- **Task description**: Your task is to copy every line of the entries that holds the word "users".

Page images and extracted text
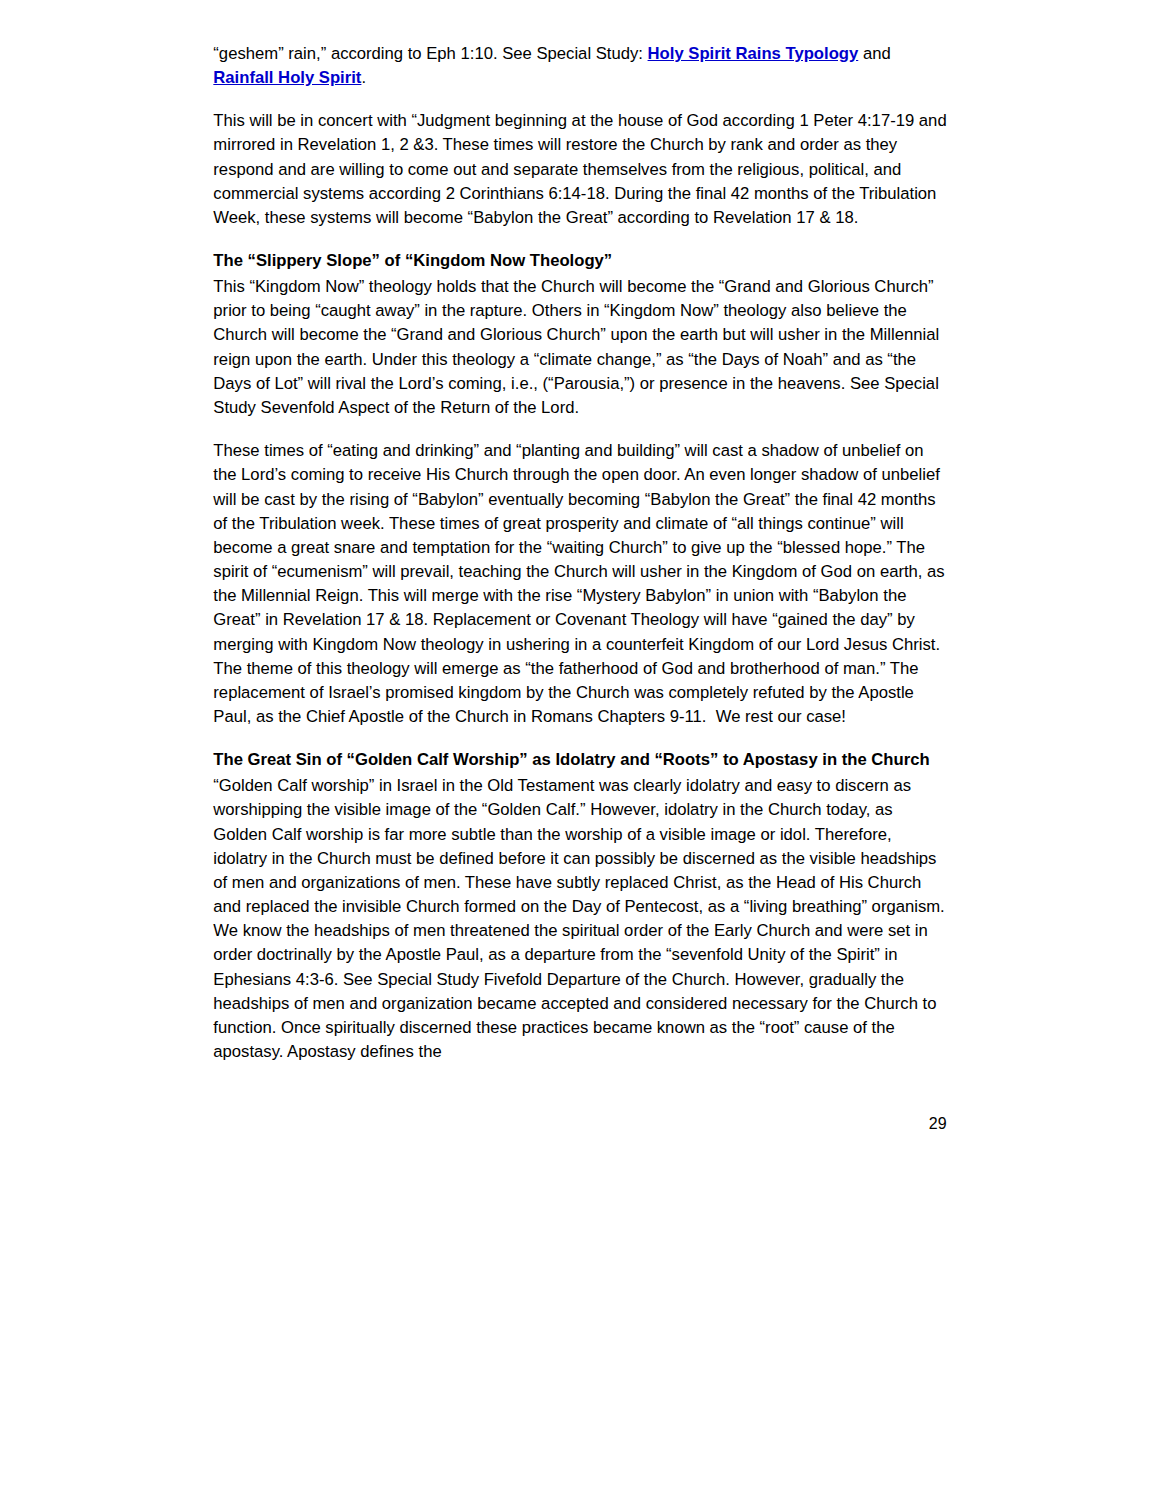“geshem” rain,” according to Eph 1:10. See Special Study: Holy Spirit Rains Typology and Rainfall Holy Spirit.
This will be in concert with “Judgment beginning at the house of God according 1 Peter 4:17-19 and mirrored in Revelation 1, 2 &3. These times will restore the Church by rank and order as they respond and are willing to come out and separate themselves from the religious, political, and commercial systems according 2 Corinthians 6:14-18. During the final 42 months of the Tribulation Week, these systems will become “Babylon the Great” according to Revelation 17 & 18.
The “Slippery Slope” of “Kingdom Now Theology”
This “Kingdom Now” theology holds that the Church will become the “Grand and Glorious Church” prior to being “caught away” in the rapture. Others in “Kingdom Now” theology also believe the Church will become the “Grand and Glorious Church” upon the earth but will usher in the Millennial reign upon the earth. Under this theology a “climate change,” as “the Days of Noah” and as “the Days of Lot” will rival the Lord’s coming, i.e., (“Parousia,”) or presence in the heavens. See Special Study Sevenfold Aspect of the Return of the Lord.
These times of “eating and drinking” and “planting and building” will cast a shadow of unbelief on the Lord’s coming to receive His Church through the open door. An even longer shadow of unbelief will be cast by the rising of “Babylon” eventually becoming “Babylon the Great” the final 42 months of the Tribulation week. These times of great prosperity and climate of “all things continue” will become a great snare and temptation for the “waiting Church” to give up the “blessed hope.” The spirit of “ecumenism” will prevail, teaching the Church will usher in the Kingdom of God on earth, as the Millennial Reign. This will merge with the rise “Mystery Babylon” in union with “Babylon the Great” in Revelation 17 & 18. Replacement or Covenant Theology will have “gained the day” by merging with Kingdom Now theology in ushering in a counterfeit Kingdom of our Lord Jesus Christ. The theme of this theology will emerge as “the fatherhood of God and brotherhood of man.” The replacement of Israel’s promised kingdom by the Church was completely refuted by the Apostle Paul, as the Chief Apostle of the Church in Romans Chapters 9-11. We rest our case!
The Great Sin of “Golden Calf Worship” as Idolatry and “Roots” to Apostasy in the Church
“Golden Calf worship” in Israel in the Old Testament was clearly idolatry and easy to discern as worshipping the visible image of the “Golden Calf.” However, idolatry in the Church today, as Golden Calf worship is far more subtle than the worship of a visible image or idol. Therefore, idolatry in the Church must be defined before it can possibly be discerned as the visible headships of men and organizations of men. These have subtly replaced Christ, as the Head of His Church and replaced the invisible Church formed on the Day of Pentecost, as a “living breathing” organism. We know the headships of men threatened the spiritual order of the Early Church and were set in order doctrinally by the Apostle Paul, as a departure from the “sevenfold Unity of the Spirit” in Ephesians 4:3-6. See Special Study Fivefold Departure of the Church. However, gradually the headships of men and organization became accepted and considered necessary for the Church to function. Once spiritually discerned these practices became known as the “root” cause of the apostasy. Apostasy defines the
29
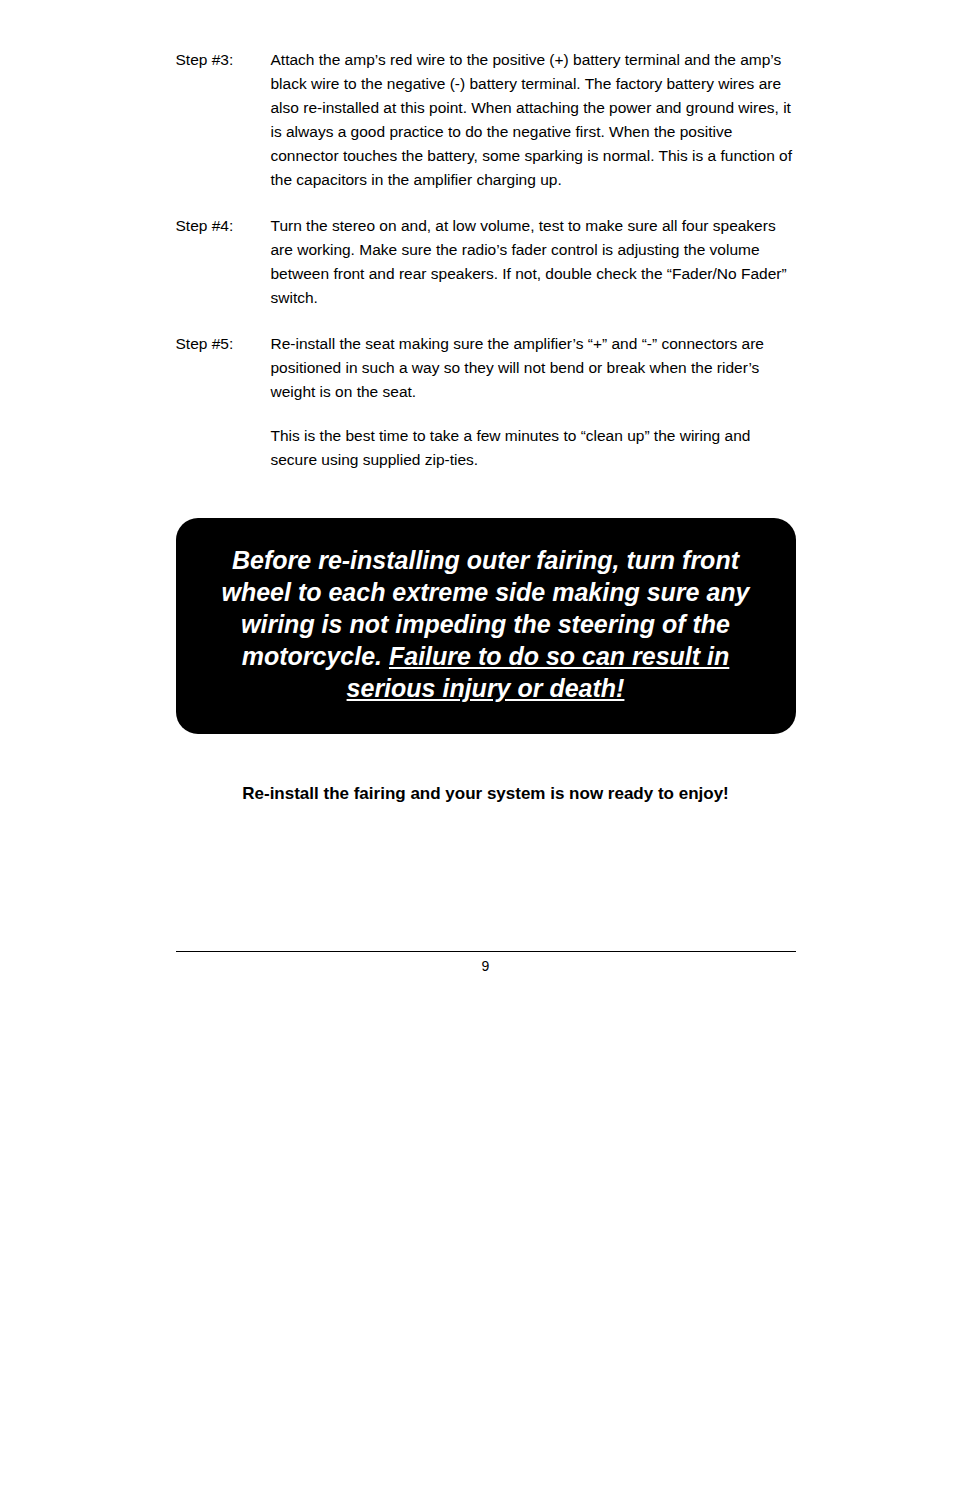Step #3:
Attach the amp’s red wire to the positive (+) battery terminal and the amp’s black wire to the negative (-) battery terminal. The factory battery wires are also re-installed at this point. When attaching the power and ground wires, it is always a good practice to do the negative first. When the positive connector touches the battery, some sparking is normal. This is a function of the capacitors in the amplifier charging up.
Step #4:
Turn the stereo on and, at low volume, test to make sure all four speakers are working. Make sure the radio’s fader control is adjusting the volume between front and rear speakers. If not, double check the “Fader/No Fader” switch.
Step #5:
Re-install the seat making sure the amplifier’s “+” and “-” connectors are positioned in such a way so they will not bend or break when the rider’s weight is on the seat.
This is the best time to take a few minutes to “clean up” the wiring and secure using supplied zip-ties.
Before re-installing outer fairing, turn front wheel to each extreme side making sure any wiring is not impeding the steering of the motorcycle. Failure to do so can result in serious injury or death!
Re-install the fairing and your system is now ready to enjoy!
9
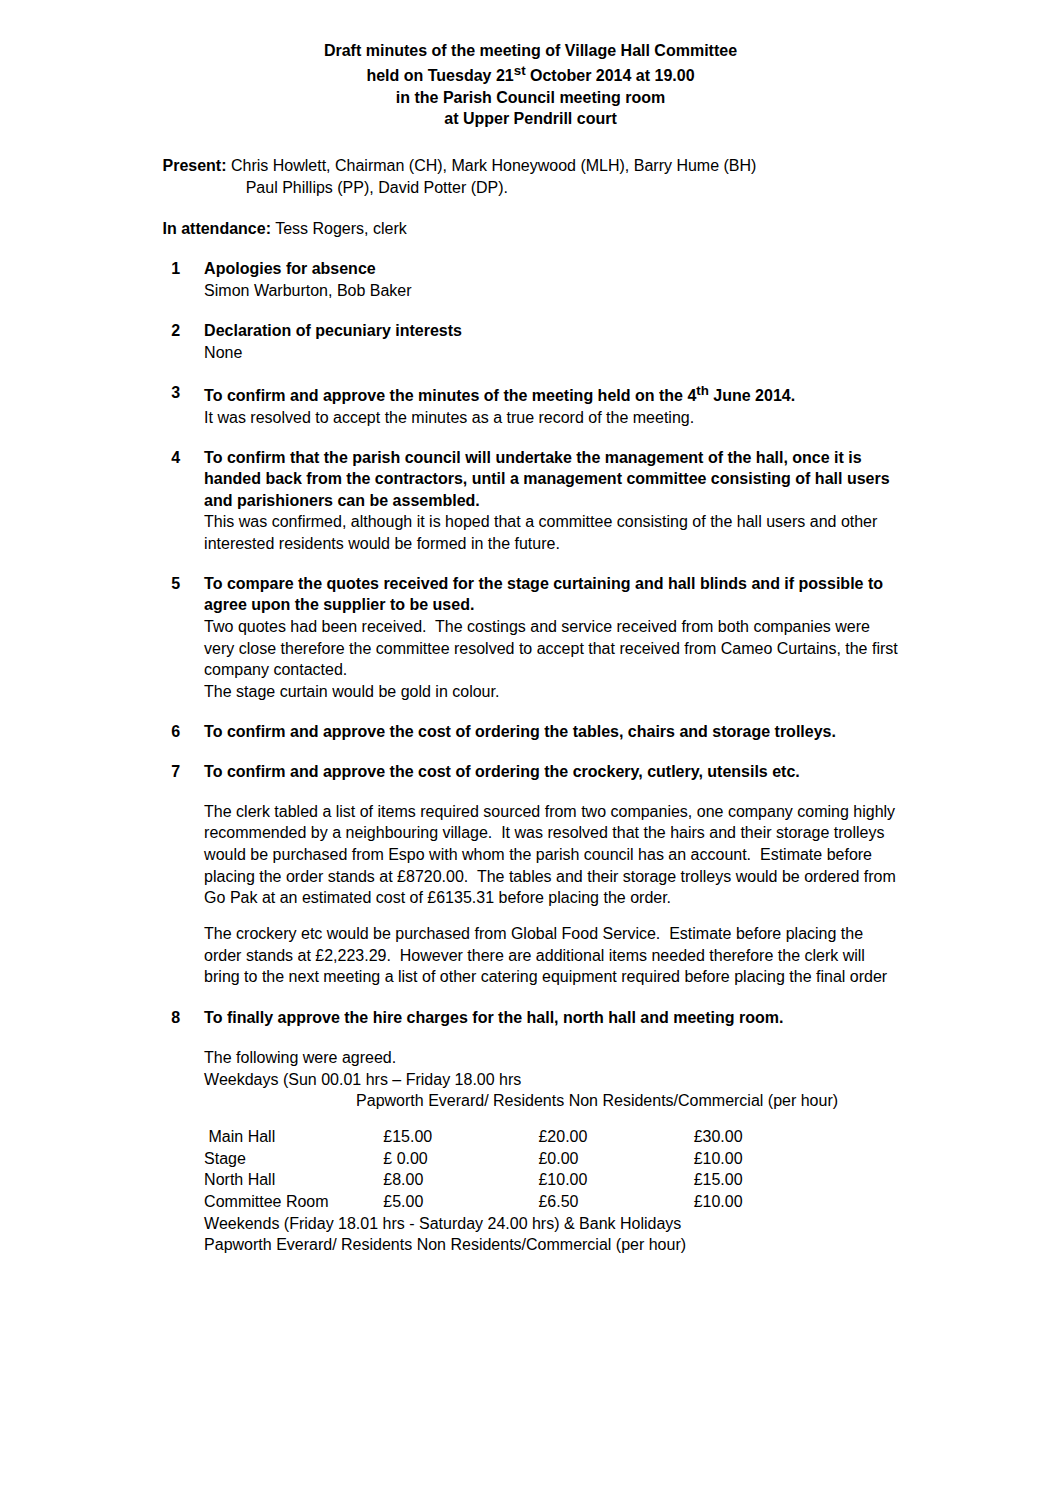Draft minutes of the meeting of Village Hall Committee
held on Tuesday 21st October 2014 at 19.00
in the Parish Council meeting room
at Upper Pendrill court
Present: Chris Howlett, Chairman (CH), Mark Honeywood (MLH), Barry Hume (BH)
Paul Phillips (PP), David Potter (DP).
In attendance: Tess Rogers, clerk
Apologies for absence
Simon Warburton, Bob Baker
Declaration of pecuniary interests
None
To confirm and approve the minutes of the meeting held on the 4th June 2014.
It was resolved to accept the minutes as a true record of the meeting.
To confirm that the parish council will undertake the management of the hall, once it is handed back from the contractors, until a management committee consisting of hall users and parishioners can be assembled.
This was confirmed, although it is hoped that a committee consisting of the hall users and other interested residents would be formed in the future.
To compare the quotes received for the stage curtaining and hall blinds and if possible to agree upon the supplier to be used.
Two quotes had been received. The costings and service received from both companies were very close therefore the committee resolved to accept that received from Cameo Curtains, the first company contacted.
The stage curtain would be gold in colour.
6 To confirm and approve the cost of ordering the tables, chairs and storage trolleys.
7 To confirm and approve the cost of ordering the crockery, cutlery, utensils etc.
The clerk tabled a list of items required sourced from two companies, one company coming highly recommended by a neighbouring village. It was resolved that the hairs and their storage trolleys would be purchased from Espo with whom the parish council has an account. Estimate before placing the order stands at £8720.00. The tables and their storage trolleys would be ordered from Go Pak at an estimated cost of £6135.31 before placing the order.
The crockery etc would be purchased from Global Food Service. Estimate before placing the order stands at £2,223.29. However there are additional items needed therefore the clerk will bring to the next meeting a list of other catering equipment required before placing the final order
8 To finally approve the hire charges for the hall, north hall and meeting room.
The following were agreed.
Weekdays (Sun 00.01 hrs – Friday 18.00 hrs
Papworth Everard/ Residents Non Residents/Commercial (per hour)
| Main Hall | £15.00 | £20.00 | £30.00 |
| Stage | £ 0.00 | £0.00 | £10.00 |
| North Hall | £8.00 | £10.00 | £15.00 |
| Committee Room | £5.00 | £6.50 | £10.00 |
Weekends (Friday 18.01 hrs - Saturday 24.00 hrs) & Bank Holidays
Papworth Everard/ Residents Non Residents/Commercial (per hour)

- **Answer for the task**:
To confirm that the parish council will undertake the management of the hall, once it is handed back from the contractors, until a management committee consisting of hall users and parishioners can be assembled.
This was confirmed, although it is hoped that a committee consisting of the hall users and other interested residents would be formed in the future.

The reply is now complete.